→ Exercise:
The answer is the data repeated in full, with no pictures included.

Transcribed page contents:
——

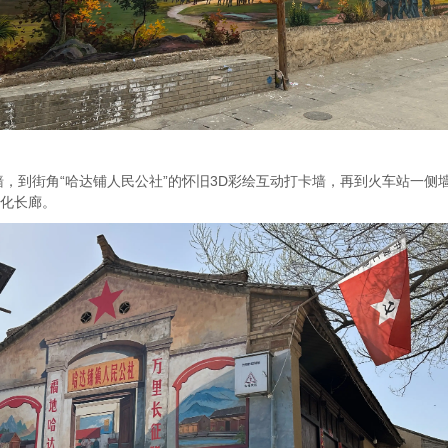
，到街角“哈达铺人民公社”的怀旧3D彩绘互动打卡墙，再到火车站一侧
文化长廊。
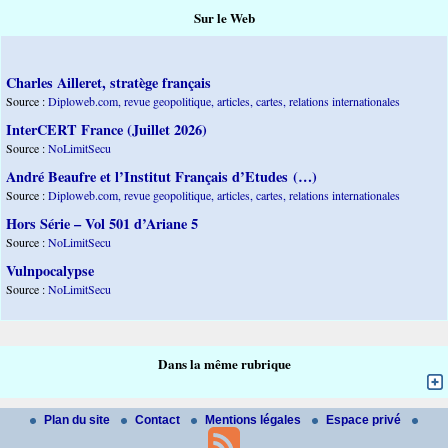
Sur le Web
Charles Ailleret, stratège français
Source :
Diploweb.com, revue geopolitique, articles, cartes, relations internationales
InterCERT France (Juillet 2026)
Source :
NoLimitSecu
André Beaufre et l’Institut Français d’Etudes (…)
Source :
Diploweb.com, revue geopolitique, articles, cartes, relations internationales
Hors Série – Vol 501 d’Ariane 5
Source :
NoLimitSecu
Vulnpocalypse
Source :
NoLimitSecu
Dans la même rubrique
Plan du site
Contact
Mentions légales
Espace privé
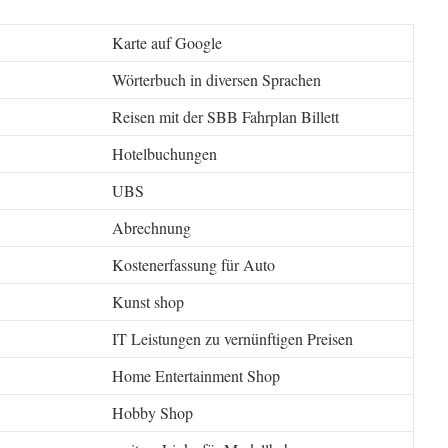
Karte auf Google
Wörterbuch in diversen Sprachen
Reisen mit der SBB Fahrplan Billett
Hotelbuchungen
UBS
Abrechnung
Kostenerfassung für Auto
Kunst shop
IT Leistungen zu vernünftigen Preisen
Home Entertainment Shop
Hobby Shop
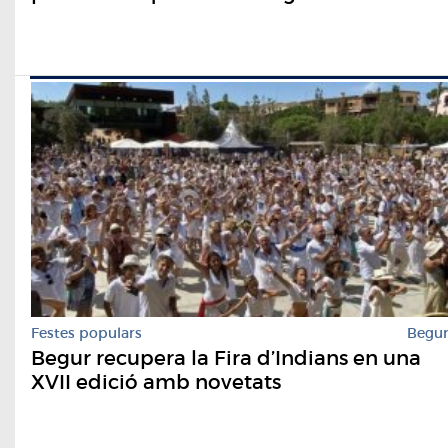
Festes populars
Begu
Begur recupera la Fira d’Indians en una
XVII edició amb novetats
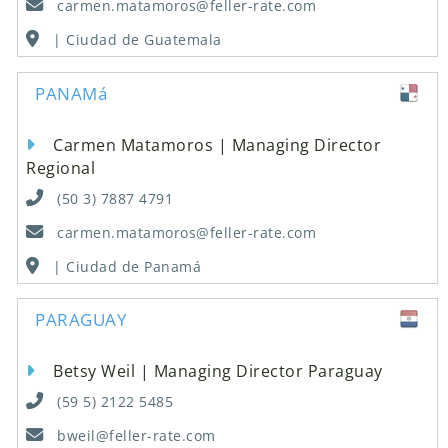
carmen.matamoros@feller-rate.com
| Ciudad de Guatemala
PANAMá
Carmen Matamoros | Managing Director
Regional
(50 3) 7887 4791
carmen.matamoros@feller-rate.com
| Ciudad de Panamá
PARAGUAY
Betsy Weil | Managing Director Paraguay
(59 5) 2122 5485
bweil@feller-rate.com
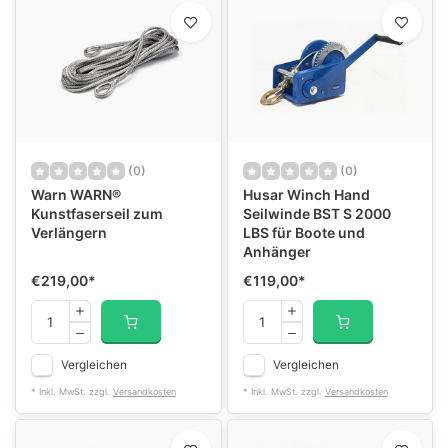
(0)
(0)
Warn WARN®
Husar Winch Hand
Kunstfaserseil zum
Seilwinde BST S 2000
Verlängern
LBS für Boote und
Anhänger
€219,00
*
€119,00
*
Vergleichen
Vergleichen
* Inkl. MwSt. zzgl.
Versandkosten
* Inkl. MwSt. zzgl.
Versandkosten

——

→ Response to the exercise:
，到街角“哈达铺人民公社”的怀旧3D彩绘互动打卡墙，再到火车站一侧
文化长廊。
Sur le Web
Charles Ailleret, stratège français
Source :
Diploweb.com, revue geopolitique, articles, cartes, relations internationales
InterCERT France (Juillet 2026)
Source :
NoLimitSecu
André Beaufre et l’Institut Français d’Etudes (…)
Source :
Diploweb.com, revue geopolitique, articles, cartes, relations internationales
Hors Série – Vol 501 d’Ariane 5
Source :
NoLimitSecu
Vulnpocalypse
Source :
NoLimitSecu
Dans la même rubrique
Plan du site
Contact
Mentions légales
Espace privé
Karte auf Google
Wörterbuch in diversen Sprachen
Reisen mit der SBB Fahrplan Billett
Hotelbuchungen
UBS
Abrechnung
Kostenerfassung für Auto
Kunst shop
IT Leistungen zu vernünftigen Preisen
Home Entertainment Shop
Hobby Shop
Festes populars
Begu
Begur recupera la Fira d’Indians en una
XVII edició amb novetats
carmen.matamoros@feller-rate.com
| Ciudad de Guatemala
PANAMá
Carmen Matamoros | Managing Director
Regional
(50 3) 7887 4791
carmen.matamoros@feller-rate.com
| Ciudad de Panamá
PARAGUAY
Betsy Weil | Managing Director Paraguay
(59 5) 2122 5485
bweil@feller-rate.com
(0)
(0)
Warn WARN®
Husar Winch Hand
Kunstfaserseil zum
Seilwinde BST S 2000
Verlängern
LBS für Boote und
Anhänger
€219,00
*
€119,00
*
Vergleichen
Vergleichen
* Inkl. MwSt. zzgl.
Versandkosten
* Inkl. MwSt. zzgl.
Versandkosten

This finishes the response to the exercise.